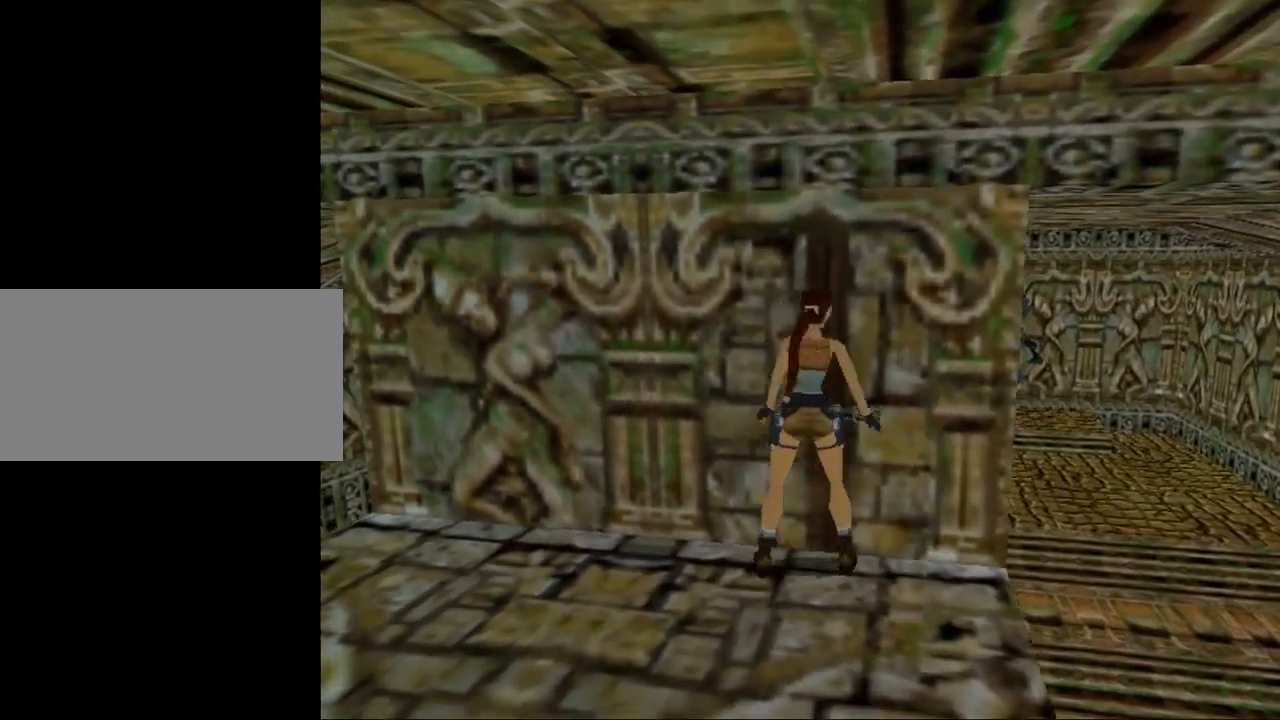
{"keys": ["down"], "events": [[200, "down", "down"]]}
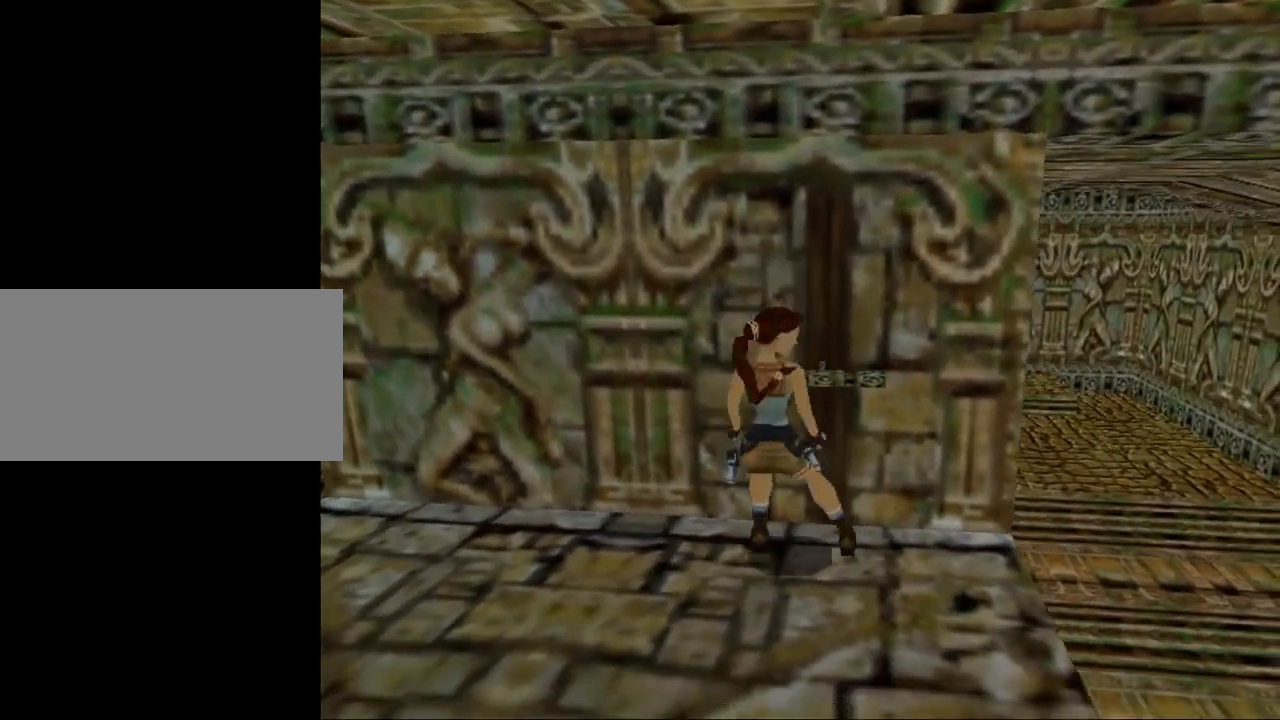
{"keys": [], "events": [[200, "down", "up"]]}
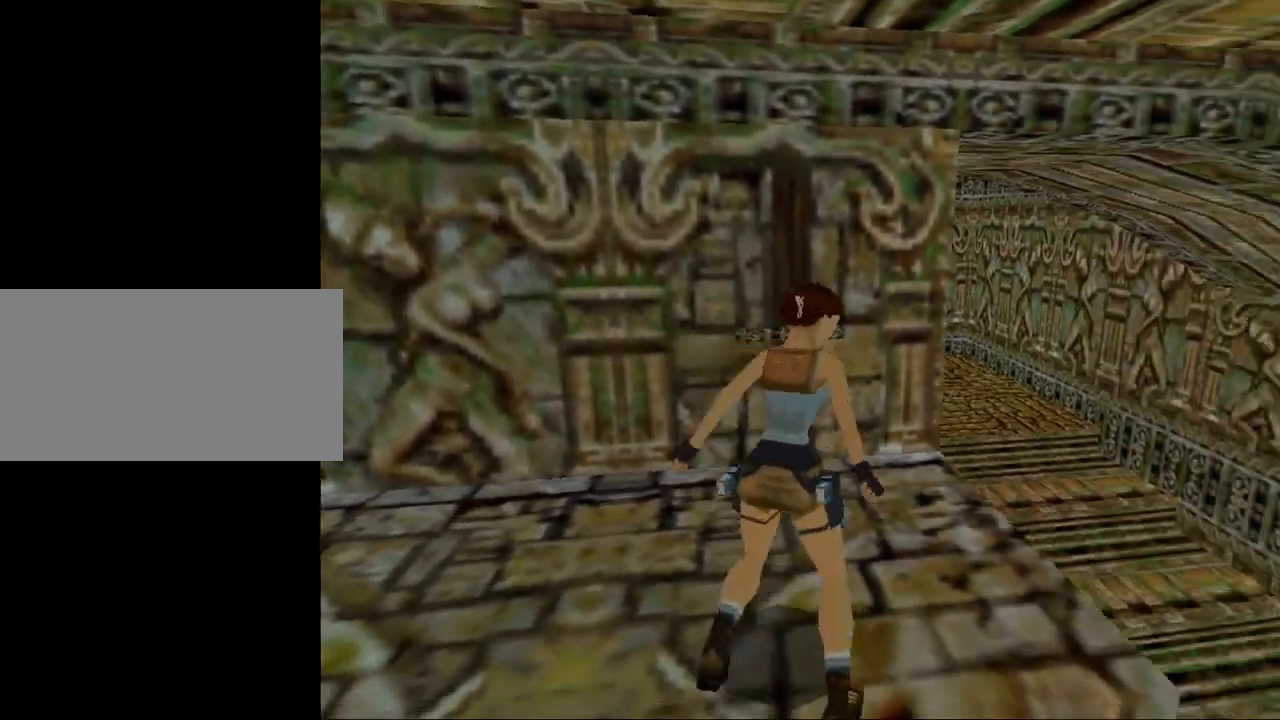
{"keys": ["right", "up"], "events": [[300, "up", "down"], [400, "right", "down"]]}
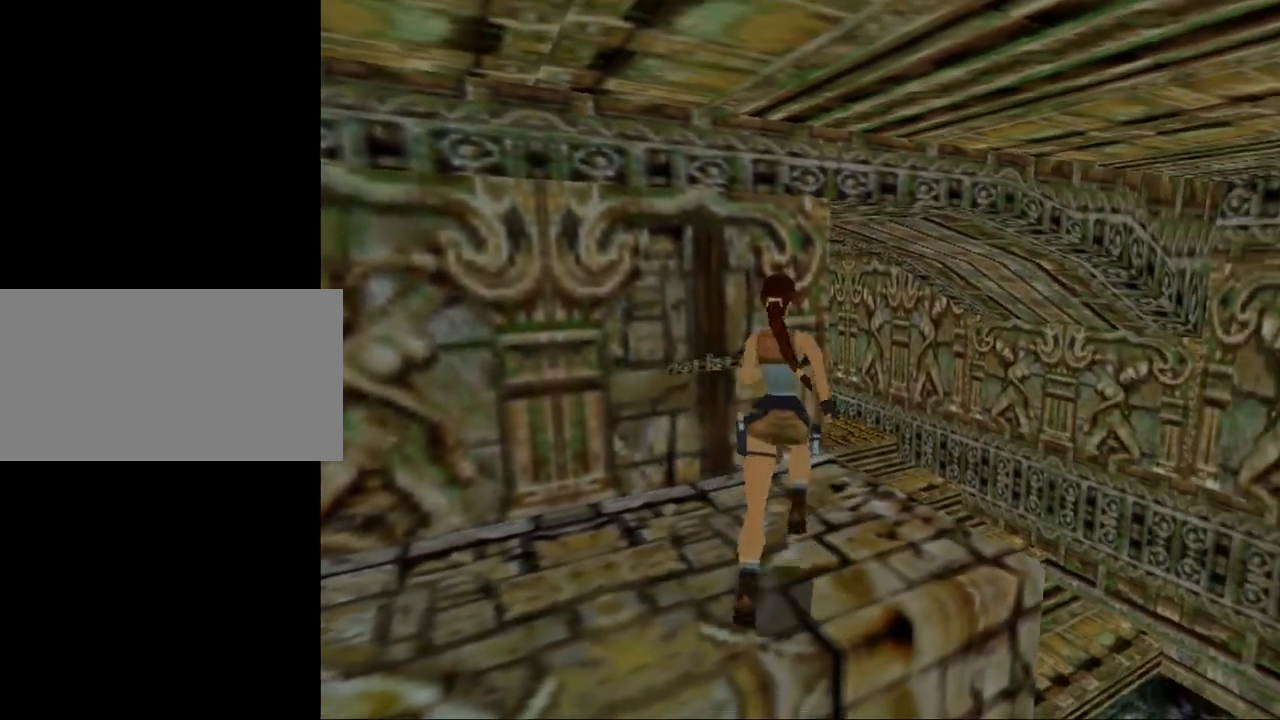
{"keys": ["jump", "up"], "events": [[167, "right", "up"], [300, "jump", "down"], [300, "left", "down"], [467, "left", "up"]]}
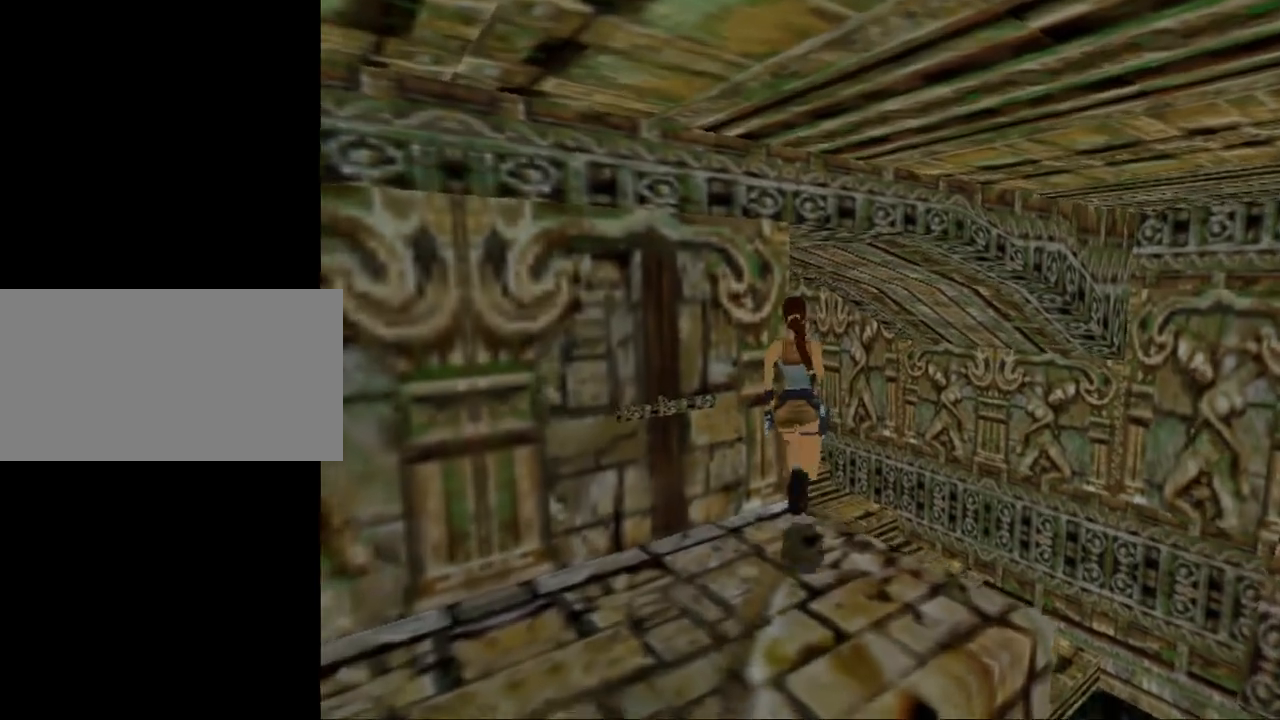
{"keys": ["left", "up"], "events": [[67, "left", "down"], [433, "jump", "up"]]}
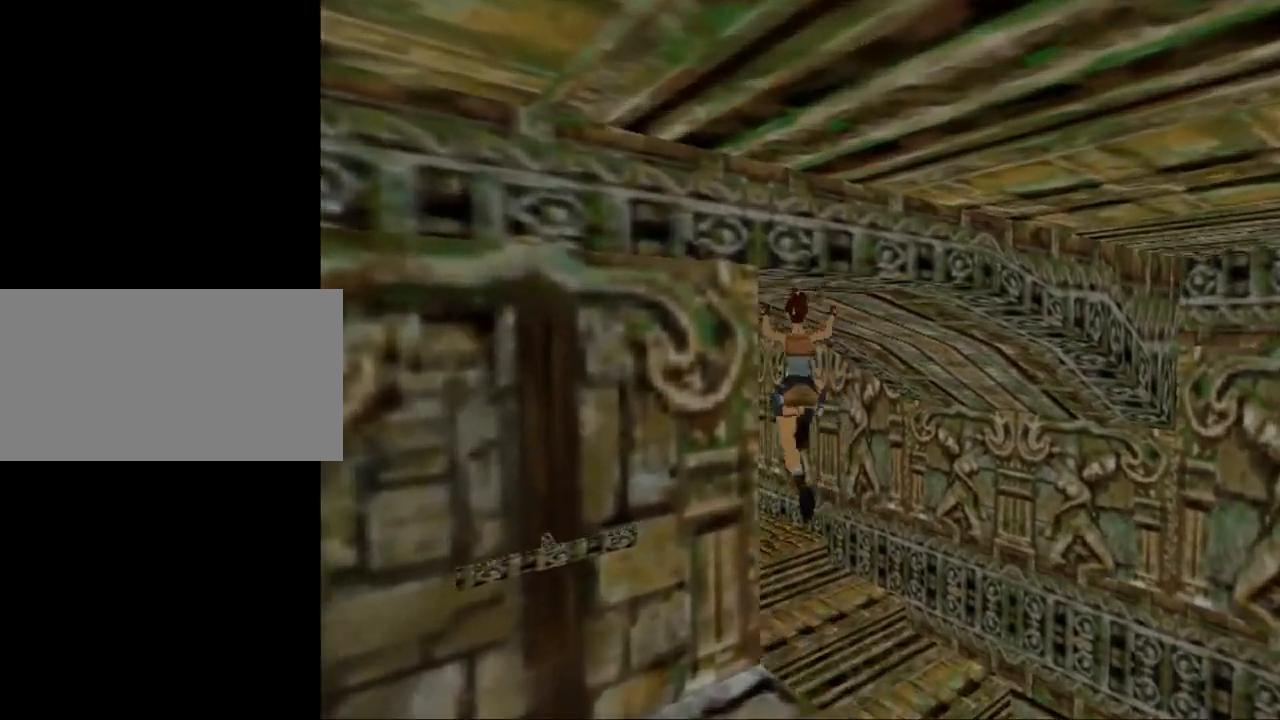
{"keys": ["left", "up"], "events": []}
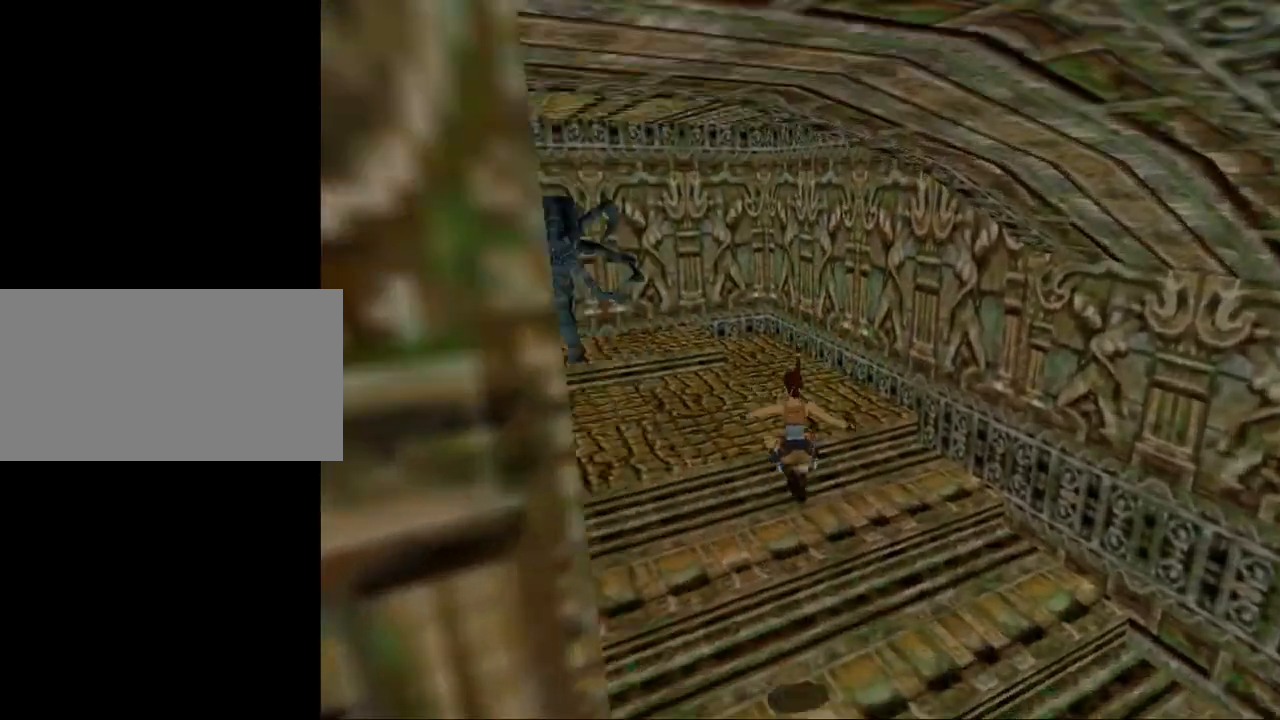
{"keys": ["left", "up"], "events": []}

◆ AIM OF THE TASK ◆
Output the whole of the data, unchanged; keep the pictures out.

◆ OUTPUT FOR THIS TASK ◆
{"keys": ["down"], "events": [[200, "down", "down"]]}
{"keys": [], "events": [[200, "down", "up"]]}
{"keys": ["right", "up"], "events": [[300, "up", "down"], [400, "right", "down"]]}
{"keys": ["jump", "up"], "events": [[167, "right", "up"], [300, "jump", "down"], [300, "left", "down"], [467, "left", "up"]]}
{"keys": ["left", "up"], "events": [[67, "left", "down"], [433, "jump", "up"]]}
{"keys": ["left", "up"], "events": []}
{"keys": ["left", "up"], "events": []}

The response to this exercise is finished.